Out of sight, out of mind, right? Of course not. My debt was always there, like a funky mole between my shoulder blades that I ignored because it terrified me. I was afraid to get it diagnosed, to deal with it, and to face the consequences. How had I let it get to this point? What was wrong with me?
In other words, the story of my debt is a shame story. And like all shame stories, it’s not really about the concrete fact of owing money. Credit cards can be paid off. Debt can be erased. Facts inform me that I am not alone in having debt, either. And yet, in my inability to confront this issue, I demonstrated that such facts didn’t matter. In my mind, my debt was unique and personal. It proved terrible things about me (weakness, stupidity, and naïveté, to start). Conversely, if I were smarter and better, I’d never have gotten into debt. My debt was my fault, and my faults wrapped together to prove I was not only “bad with money” but maybe a bad person, too.

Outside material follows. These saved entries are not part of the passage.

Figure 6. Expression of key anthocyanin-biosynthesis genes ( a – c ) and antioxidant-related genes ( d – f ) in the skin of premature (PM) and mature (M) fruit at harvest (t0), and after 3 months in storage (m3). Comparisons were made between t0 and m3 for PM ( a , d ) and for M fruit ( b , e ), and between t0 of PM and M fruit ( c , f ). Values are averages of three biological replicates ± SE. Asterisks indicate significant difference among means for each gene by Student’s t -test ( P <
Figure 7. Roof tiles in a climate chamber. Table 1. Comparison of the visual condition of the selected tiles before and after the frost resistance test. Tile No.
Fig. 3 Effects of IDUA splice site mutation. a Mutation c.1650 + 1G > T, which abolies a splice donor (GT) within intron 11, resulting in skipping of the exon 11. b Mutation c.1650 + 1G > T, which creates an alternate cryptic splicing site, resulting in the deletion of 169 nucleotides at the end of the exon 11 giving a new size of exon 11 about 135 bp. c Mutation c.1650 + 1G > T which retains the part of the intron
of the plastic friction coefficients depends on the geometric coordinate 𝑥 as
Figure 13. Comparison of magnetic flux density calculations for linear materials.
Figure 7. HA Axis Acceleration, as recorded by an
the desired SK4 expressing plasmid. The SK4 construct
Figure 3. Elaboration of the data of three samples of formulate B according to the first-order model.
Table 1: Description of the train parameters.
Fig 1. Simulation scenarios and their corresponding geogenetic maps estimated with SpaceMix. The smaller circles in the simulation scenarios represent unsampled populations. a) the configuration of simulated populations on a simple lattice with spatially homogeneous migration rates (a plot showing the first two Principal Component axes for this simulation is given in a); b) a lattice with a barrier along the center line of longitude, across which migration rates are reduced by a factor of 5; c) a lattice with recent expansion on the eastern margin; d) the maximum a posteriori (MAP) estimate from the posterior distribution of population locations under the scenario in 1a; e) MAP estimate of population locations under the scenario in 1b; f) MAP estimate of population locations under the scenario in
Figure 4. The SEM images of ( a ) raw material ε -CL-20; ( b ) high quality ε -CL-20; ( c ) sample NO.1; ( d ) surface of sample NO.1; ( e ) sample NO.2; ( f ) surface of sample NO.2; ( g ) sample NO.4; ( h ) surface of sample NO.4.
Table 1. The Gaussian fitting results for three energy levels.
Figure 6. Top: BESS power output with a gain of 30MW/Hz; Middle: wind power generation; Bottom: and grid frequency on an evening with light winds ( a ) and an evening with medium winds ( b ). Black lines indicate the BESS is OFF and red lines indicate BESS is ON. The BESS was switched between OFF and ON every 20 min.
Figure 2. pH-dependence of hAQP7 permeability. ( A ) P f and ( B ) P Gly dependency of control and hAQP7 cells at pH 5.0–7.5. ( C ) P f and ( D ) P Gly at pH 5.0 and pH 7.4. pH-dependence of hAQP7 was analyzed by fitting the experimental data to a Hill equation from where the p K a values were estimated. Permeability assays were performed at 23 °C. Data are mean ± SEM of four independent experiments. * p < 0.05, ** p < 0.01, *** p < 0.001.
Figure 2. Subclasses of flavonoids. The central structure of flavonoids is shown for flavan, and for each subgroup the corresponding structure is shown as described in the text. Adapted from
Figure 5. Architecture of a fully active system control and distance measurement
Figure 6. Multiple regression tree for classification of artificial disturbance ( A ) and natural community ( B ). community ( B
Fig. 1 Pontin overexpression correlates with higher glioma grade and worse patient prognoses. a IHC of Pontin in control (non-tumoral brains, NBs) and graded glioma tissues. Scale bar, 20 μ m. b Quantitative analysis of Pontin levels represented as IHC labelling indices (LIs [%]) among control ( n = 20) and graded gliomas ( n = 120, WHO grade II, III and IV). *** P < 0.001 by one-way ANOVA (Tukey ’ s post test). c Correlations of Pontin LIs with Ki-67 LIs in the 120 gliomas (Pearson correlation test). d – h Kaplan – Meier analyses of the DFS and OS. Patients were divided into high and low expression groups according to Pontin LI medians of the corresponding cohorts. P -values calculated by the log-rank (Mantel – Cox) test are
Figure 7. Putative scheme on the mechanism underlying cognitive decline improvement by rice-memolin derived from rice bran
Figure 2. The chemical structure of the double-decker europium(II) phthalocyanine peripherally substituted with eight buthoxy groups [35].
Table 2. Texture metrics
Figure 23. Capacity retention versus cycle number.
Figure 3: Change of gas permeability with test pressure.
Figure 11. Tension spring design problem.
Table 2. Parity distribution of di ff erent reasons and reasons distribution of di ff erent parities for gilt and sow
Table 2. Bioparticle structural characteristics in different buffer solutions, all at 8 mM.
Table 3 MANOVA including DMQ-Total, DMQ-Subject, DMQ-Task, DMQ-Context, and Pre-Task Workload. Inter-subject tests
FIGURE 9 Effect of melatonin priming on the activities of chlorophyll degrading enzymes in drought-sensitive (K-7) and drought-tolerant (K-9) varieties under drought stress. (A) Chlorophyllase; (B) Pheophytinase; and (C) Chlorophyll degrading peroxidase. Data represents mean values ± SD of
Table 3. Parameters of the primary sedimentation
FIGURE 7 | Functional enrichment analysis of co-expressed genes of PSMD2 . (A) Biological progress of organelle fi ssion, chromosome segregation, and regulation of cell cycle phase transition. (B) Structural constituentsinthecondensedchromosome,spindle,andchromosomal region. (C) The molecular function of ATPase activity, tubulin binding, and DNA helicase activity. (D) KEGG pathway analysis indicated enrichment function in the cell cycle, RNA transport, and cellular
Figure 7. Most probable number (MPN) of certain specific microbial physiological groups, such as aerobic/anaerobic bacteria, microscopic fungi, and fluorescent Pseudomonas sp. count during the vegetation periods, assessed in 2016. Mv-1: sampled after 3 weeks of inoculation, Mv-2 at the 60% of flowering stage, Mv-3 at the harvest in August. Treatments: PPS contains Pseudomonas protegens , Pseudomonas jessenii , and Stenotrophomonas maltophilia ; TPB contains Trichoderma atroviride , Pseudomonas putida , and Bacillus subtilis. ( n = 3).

I based these thoughts on my assumption that I, of all people, should not be in debt. I have no student loan debt because my parents paid for my (many) degrees. I have a good job as a professor. I have no children, nor a partner, so my money is all mine. No one in my life suddenly needs braces, crashes cars, or gambles the farm after a three-day bender. In turn, this means my debt is also all my own. There is no one else to blame.
It wasn’t earning money that got me in trouble — it was everything I believed about money and myself.